The Buckwheat Stops Here
For a few brief moments on a perfect October day in 2012, it was as if John G. Evans was once again a lad looking out the window of his grandfather’s Preston County grist mill.
Sitting at the desk of Hazelton Milling Company in Hazelton, John could see customers lined up to purchase buckwheat flour, hulls, and bran. The recent spurt of business reminds him of those halcyon October days of long ago, when his grandfather was the miller and his father the apprentice to a thriving business that has all but disappeared from West Virginia.
“There used to be one of these on every stream,” John says, naming Muddy Creek, Clifton, and Bruceton mills as examples of communities built around the local gristmill. “Back then, the farmer didn’t travel very far with his horse to go to the mill. The farmers used to bring their grain here in wagons. I’d see them lined up and down the road, waiting their turn. There would 10, 12, 15 of them waiting to get in.”

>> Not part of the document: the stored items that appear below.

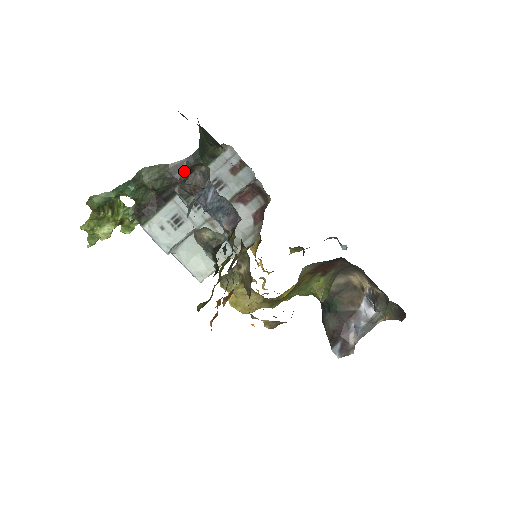
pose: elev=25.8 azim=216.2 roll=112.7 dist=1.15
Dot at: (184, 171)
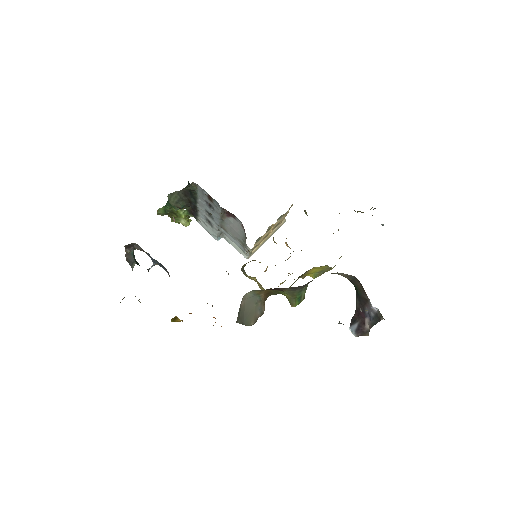
Dot at: (125, 248)
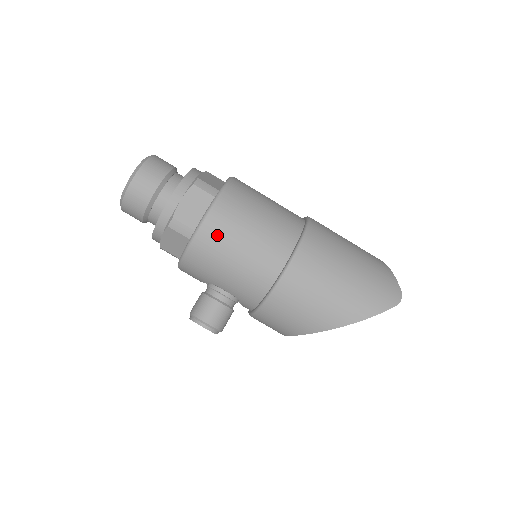
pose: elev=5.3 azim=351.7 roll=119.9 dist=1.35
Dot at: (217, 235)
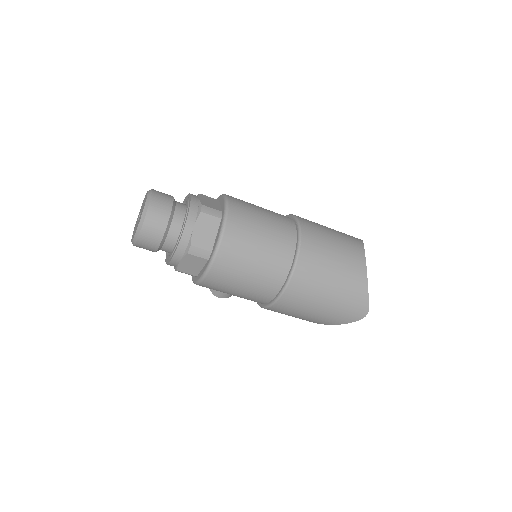
Dot at: (214, 287)
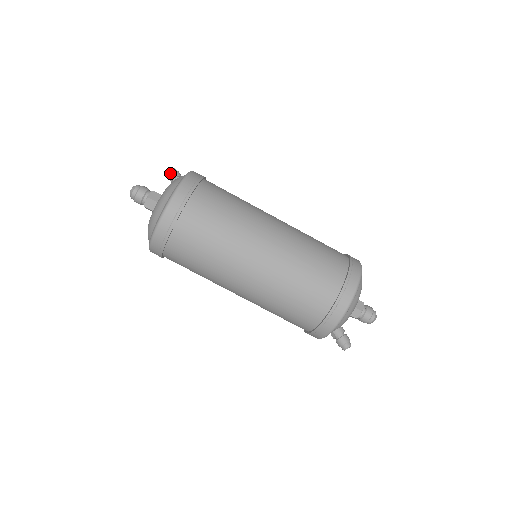
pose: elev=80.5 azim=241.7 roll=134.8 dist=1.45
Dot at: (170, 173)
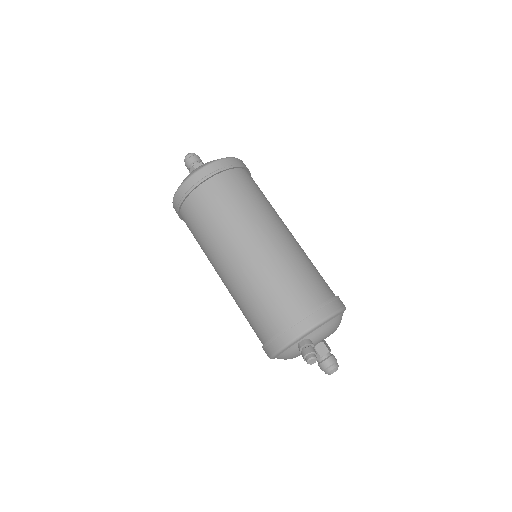
Dot at: occluded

After more than seven decades of living and working around the family mill, John knows when the cacophony of slapping, whirling, grinding, and chugging indicates a healthy state of things just beyond the door of his office. The sounds of the machinery, belts, stones, blowers, and gears laboring against the buckwheat are as familiar to his ears as the voice of his wife, who according to John, makes his buckwheat cakes just the way he likes them: thin and brown.
Do not err by calling those thin, light, earthly flavored creations “pancakes.”
“Pancakes - that a bad word,” John says, his reprimand tempered with a smile.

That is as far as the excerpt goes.